> **Your goal**
Return each line from the items below that contains the word "uniquement". Letter case matters.

> **Entries provided**
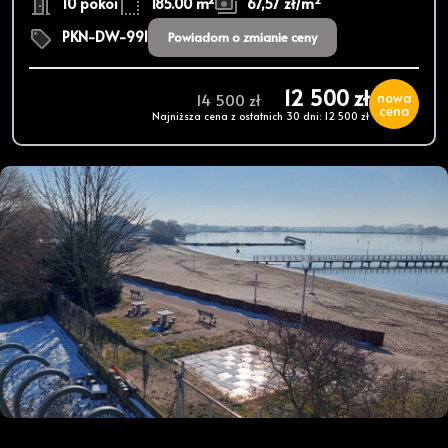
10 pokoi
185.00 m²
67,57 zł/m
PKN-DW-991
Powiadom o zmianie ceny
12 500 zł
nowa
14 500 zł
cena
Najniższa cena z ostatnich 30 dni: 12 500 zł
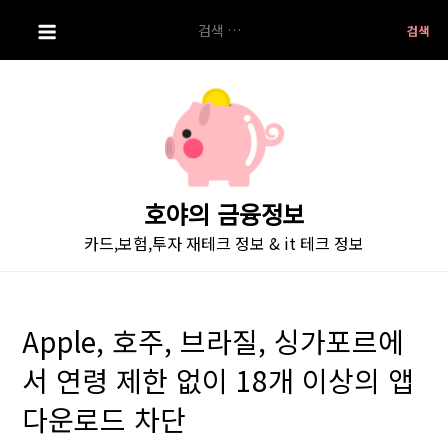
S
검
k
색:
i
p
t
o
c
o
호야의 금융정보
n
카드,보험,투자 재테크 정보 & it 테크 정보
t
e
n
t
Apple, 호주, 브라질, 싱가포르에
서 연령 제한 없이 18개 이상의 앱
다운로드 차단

--

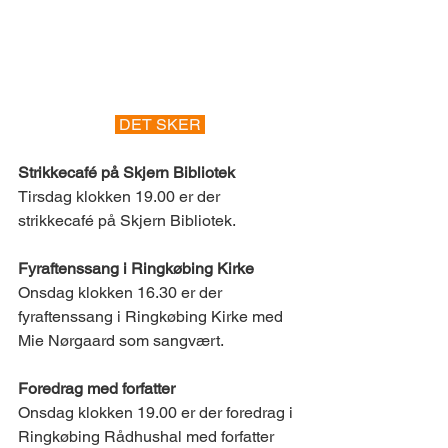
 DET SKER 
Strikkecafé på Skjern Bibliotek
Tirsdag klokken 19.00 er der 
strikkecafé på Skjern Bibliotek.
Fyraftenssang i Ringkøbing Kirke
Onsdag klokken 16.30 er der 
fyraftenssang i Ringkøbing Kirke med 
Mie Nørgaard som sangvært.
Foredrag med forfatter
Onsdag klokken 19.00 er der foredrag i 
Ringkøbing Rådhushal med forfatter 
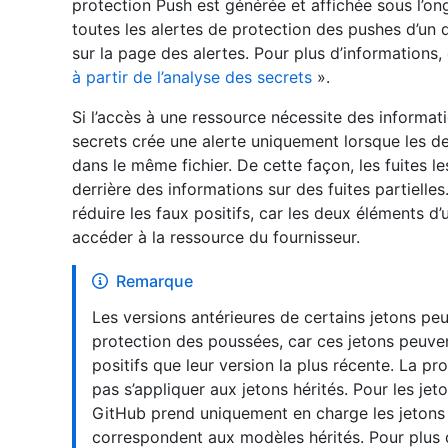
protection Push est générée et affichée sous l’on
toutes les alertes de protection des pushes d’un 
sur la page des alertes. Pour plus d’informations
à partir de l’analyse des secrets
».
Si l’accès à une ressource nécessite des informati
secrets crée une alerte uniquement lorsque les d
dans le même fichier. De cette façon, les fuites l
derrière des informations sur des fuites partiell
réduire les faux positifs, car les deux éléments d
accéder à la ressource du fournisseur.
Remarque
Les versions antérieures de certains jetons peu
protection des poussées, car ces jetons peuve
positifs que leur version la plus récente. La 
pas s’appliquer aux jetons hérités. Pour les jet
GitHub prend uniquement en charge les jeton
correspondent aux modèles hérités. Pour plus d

> **Answer space**
secrets crée une alerte uniquement lorsque les d
GitHub prend uniquement en charge les jeton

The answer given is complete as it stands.